To-do item: All lines from the one holding "Nesta quarta-feira (19), a" down to the last line of the entries are to be reproduced exactly, with no other lines.

───── Exercise data

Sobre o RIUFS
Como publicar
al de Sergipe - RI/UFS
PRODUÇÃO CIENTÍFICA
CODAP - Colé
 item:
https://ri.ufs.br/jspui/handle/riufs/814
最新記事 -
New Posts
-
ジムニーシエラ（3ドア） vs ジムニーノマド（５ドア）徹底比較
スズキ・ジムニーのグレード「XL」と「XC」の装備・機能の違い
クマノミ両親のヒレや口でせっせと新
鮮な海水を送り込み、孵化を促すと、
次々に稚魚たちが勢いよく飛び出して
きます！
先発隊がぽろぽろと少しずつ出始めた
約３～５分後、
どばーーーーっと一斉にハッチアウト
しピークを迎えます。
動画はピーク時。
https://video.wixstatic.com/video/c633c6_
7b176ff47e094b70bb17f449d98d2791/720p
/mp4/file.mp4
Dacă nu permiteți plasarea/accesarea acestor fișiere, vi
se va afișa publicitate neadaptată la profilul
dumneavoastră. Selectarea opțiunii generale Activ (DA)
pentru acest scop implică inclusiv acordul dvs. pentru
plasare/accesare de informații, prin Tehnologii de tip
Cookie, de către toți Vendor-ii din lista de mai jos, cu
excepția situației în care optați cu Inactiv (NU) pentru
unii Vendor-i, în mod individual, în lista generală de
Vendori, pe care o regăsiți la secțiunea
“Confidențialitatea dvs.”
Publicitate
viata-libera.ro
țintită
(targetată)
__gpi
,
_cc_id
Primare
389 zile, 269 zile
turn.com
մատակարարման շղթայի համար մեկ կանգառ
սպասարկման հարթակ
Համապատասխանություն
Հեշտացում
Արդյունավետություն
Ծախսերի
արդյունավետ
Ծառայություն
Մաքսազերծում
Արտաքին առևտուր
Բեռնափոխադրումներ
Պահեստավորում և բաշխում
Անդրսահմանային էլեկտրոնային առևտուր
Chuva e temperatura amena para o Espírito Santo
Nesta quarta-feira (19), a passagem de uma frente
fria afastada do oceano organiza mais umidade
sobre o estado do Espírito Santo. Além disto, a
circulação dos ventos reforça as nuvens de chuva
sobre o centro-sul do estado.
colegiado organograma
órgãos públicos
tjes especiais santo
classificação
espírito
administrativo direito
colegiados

──────────

The answer:
Nesta quarta-feira (19), a passagem de uma frente
fria afastada do oceano organiza mais umidade
sobre o estado do Espírito Santo. Além disto, a
circulação dos ventos reforça as nuvens de chuva
sobre o centro-sul do estado.
colegiado organograma
órgãos públicos
tjes especiais santo
classificação
espírito
administrativo direito
colegiados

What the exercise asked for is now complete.